» Task directions:
What you need to produce is the complete listing, repeated exactly.

» Raw data:
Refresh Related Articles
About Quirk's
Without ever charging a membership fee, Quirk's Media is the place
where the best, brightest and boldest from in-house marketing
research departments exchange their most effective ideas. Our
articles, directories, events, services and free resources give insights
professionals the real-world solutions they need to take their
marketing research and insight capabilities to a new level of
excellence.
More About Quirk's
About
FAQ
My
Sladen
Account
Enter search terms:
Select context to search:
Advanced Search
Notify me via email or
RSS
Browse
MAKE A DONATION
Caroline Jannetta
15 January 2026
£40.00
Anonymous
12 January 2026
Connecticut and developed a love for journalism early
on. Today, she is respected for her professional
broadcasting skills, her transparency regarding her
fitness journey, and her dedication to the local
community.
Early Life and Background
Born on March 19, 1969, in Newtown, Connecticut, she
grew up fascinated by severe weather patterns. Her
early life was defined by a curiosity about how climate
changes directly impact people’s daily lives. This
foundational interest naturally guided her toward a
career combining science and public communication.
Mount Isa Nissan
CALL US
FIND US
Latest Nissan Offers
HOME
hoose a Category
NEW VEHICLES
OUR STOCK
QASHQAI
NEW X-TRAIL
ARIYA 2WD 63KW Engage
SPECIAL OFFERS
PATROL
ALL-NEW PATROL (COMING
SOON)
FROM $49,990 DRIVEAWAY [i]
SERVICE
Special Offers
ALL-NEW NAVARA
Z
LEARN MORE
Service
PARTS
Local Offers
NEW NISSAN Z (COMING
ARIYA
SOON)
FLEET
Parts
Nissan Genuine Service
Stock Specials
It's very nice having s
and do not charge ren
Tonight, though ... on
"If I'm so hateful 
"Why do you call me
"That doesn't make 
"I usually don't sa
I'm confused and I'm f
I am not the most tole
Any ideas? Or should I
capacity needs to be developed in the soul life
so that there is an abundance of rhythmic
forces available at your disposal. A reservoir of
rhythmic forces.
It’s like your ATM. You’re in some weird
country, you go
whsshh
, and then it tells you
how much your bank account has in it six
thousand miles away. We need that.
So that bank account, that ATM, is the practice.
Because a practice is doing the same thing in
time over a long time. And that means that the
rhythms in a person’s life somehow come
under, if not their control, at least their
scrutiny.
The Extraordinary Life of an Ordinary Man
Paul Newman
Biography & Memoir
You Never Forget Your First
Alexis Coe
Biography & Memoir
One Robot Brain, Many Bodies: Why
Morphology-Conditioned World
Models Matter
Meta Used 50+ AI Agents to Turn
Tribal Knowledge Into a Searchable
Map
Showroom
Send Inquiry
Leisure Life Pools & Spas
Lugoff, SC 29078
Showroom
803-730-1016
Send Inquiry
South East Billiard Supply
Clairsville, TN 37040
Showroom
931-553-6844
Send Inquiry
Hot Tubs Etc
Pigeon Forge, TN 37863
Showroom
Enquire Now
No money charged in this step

» Task solution:
Refresh Related Articles
About Quirk's
Without ever charging a membership fee, Quirk's Media is the place
where the best, brightest and boldest from in-house marketing
research departments exchange their most effective ideas. Our
articles, directories, events, services and free resources give insights
professionals the real-world solutions they need to take their
marketing research and insight capabilities to a new level of
excellence.
More About Quirk's
About
FAQ
My
Sladen
Account
Enter search terms:
Select context to search:
Advanced Search
Notify me via email or
RSS
Browse
MAKE A DONATION
Caroline Jannetta
15 January 2026
£40.00
Anonymous
12 January 2026
Connecticut and developed a love for journalism early
on. Today, she is respected for her professional
broadcasting skills, her transparency regarding her
fitness journey, and her dedication to the local
community.
Early Life and Background
Born on March 19, 1969, in Newtown, Connecticut, she
grew up fascinated by severe weather patterns. Her
early life was defined by a curiosity about how climate
changes directly impact people’s daily lives. This
foundational interest naturally guided her toward a
career combining science and public communication.
Mount Isa Nissan
CALL US
FIND US
Latest Nissan Offers
HOME
hoose a Category
NEW VEHICLES
OUR STOCK
QASHQAI
NEW X-TRAIL
ARIYA 2WD 63KW Engage
SPECIAL OFFERS
PATROL
ALL-NEW PATROL (COMING
SOON)
FROM $49,990 DRIVEAWAY [i]
SERVICE
Special Offers
ALL-NEW NAVARA
Z
LEARN MORE
Service
PARTS
Local Offers
NEW NISSAN Z (COMING
ARIYA
SOON)
FLEET
Parts
Nissan Genuine Service
Stock Specials
It's very nice having s
and do not charge ren
Tonight, though ... on
"If I'm so hateful 
"Why do you call me
"That doesn't make 
"I usually don't sa
I'm confused and I'm f
I am not the most tole
Any ideas? Or should I
capacity needs to be developed in the soul life
so that there is an abundance of rhythmic
forces available at your disposal. A reservoir of
rhythmic forces.
It’s like your ATM. You’re in some weird
country, you go
whsshh
, and then it tells you
how much your bank account has in it six
thousand miles away. We need that.
So that bank account, that ATM, is the practice.
Because a practice is doing the same thing in
time over a long time. And that means that the
rhythms in a person’s life somehow come
under, if not their control, at least their
scrutiny.
The Extraordinary Life of an Ordinary Man
Paul Newman
Biography & Memoir
You Never Forget Your First
Alexis Coe
Biography & Memoir
One Robot Brain, Many Bodies: Why
Morphology-Conditioned World
Models Matter
Meta Used 50+ AI Agents to Turn
Tribal Knowledge Into a Searchable
Map
Showroom
Send Inquiry
Leisure Life Pools & Spas
Lugoff, SC 29078
Showroom
803-730-1016
Send Inquiry
South East Billiard Supply
Clairsville, TN 37040
Showroom
931-553-6844
Send Inquiry
Hot Tubs Etc
Pigeon Forge, TN 37863
Showroom
Enquire Now
No money charged in this step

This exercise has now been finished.